BATH, Maine — A piece of Bath history is due to return to the city known for shipbuilding Sunday morning, when the 73-foot schooner Mary E sails up the Kennebec River to Maine Maritime Museum.
The 73-foot, two-masted clipper schooner was built in 1906 on the banks of the Kennebec, just upriver on land that is now Bath Iron Works, according to the museum. Recently acquired by the museum, the Mary E is believed to be the oldest Bath-built wooden schooner, and the oldest fishing schooner built in Maine, still sailing.
The son of a Georgetown farmer, shipbuilder Thomas E. Hagan built the Mary E and sold it in 1907, according to the museum.
During the next half-century, the schooner worked as a fishing vessel and for coastal trade, then as a dragger out of Gloucester, Massachusetts, according to the museum. Other stories tell of the Mary E carrying mail and passengers, and working as a rum-runner. The schooner was abandoned in 1960, and sank in the harbor at Lynn, Massachusetts, during hurricane on Thanksgiving Day 1963.
In 1964, William R. Donnell II of Bath, whose great-grandfather had been an associate of Hagan, bought the “half-sunken fishing schooner” for $200, according to an advertisement, and renovated it at what is now Maine Maritime Museum before sailing it in Penobscot Bay.

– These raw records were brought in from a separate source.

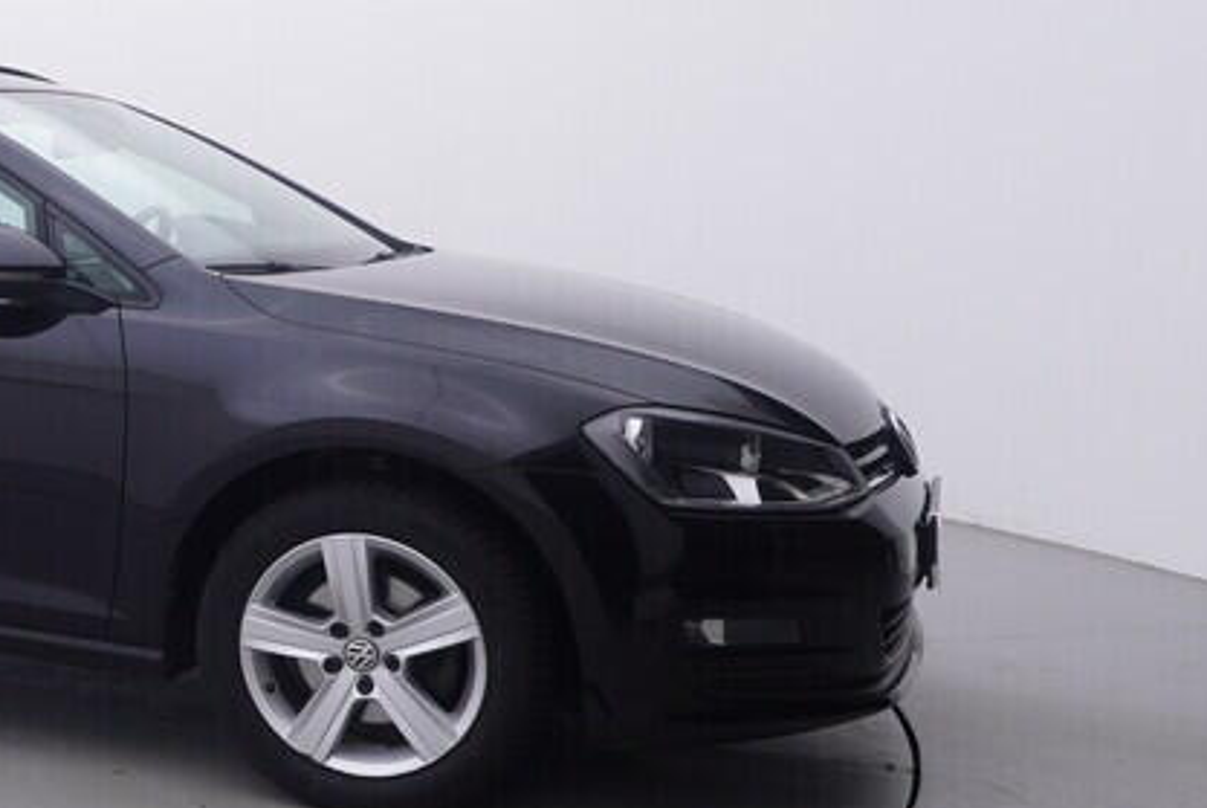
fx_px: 1854
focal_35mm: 55
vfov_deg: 24.6
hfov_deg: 30.9
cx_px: -211
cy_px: 382
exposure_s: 1/80
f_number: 5
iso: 200
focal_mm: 15
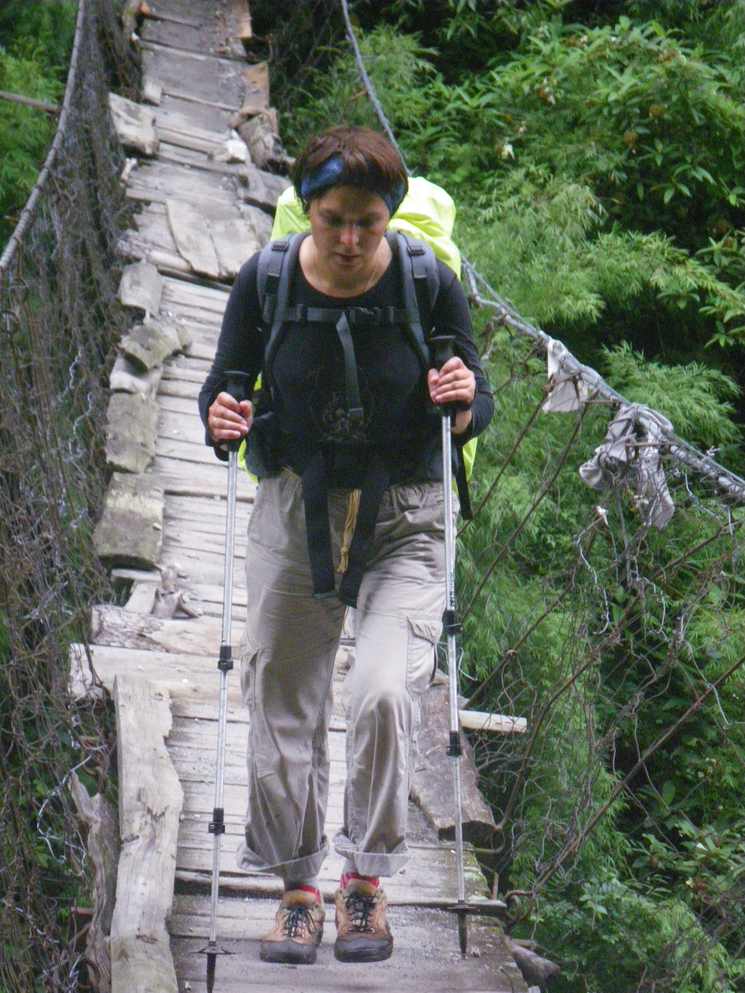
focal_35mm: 140
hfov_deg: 10.6
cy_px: 496
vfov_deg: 14.1
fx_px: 4017
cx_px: 372
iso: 800
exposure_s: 1/160
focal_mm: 25
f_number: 5.5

Several owners later, after stints based in Boothbay Harbor, New York City, and Key West, Florida, Matt Culen bought the schooner in 2006 and began restoring it with Capt. Eric Van Dormolen. The ship then was used for river tours from the Connecticut River Museum until the board of the Maine Maritime Museum approved acquisition in December 2016.
“This is a vessel of remarkable importance, despite its modest size,” Nathan Lipfert, then the museum’s senior curator, said in December. “We have compiled a list of historic Maine vessels that are still extant, and there is nothing older or better that is available to us.”
Following restoration, the schooner will be docked at the museum and accessible to the public. The museum plans to continue to research the schooner’s history.
The Mary E is scheduled to sail up the Kennebec between 10 a.m. and noon Sunday. Admission to the museum and the “welcome home party” for the schooner is free.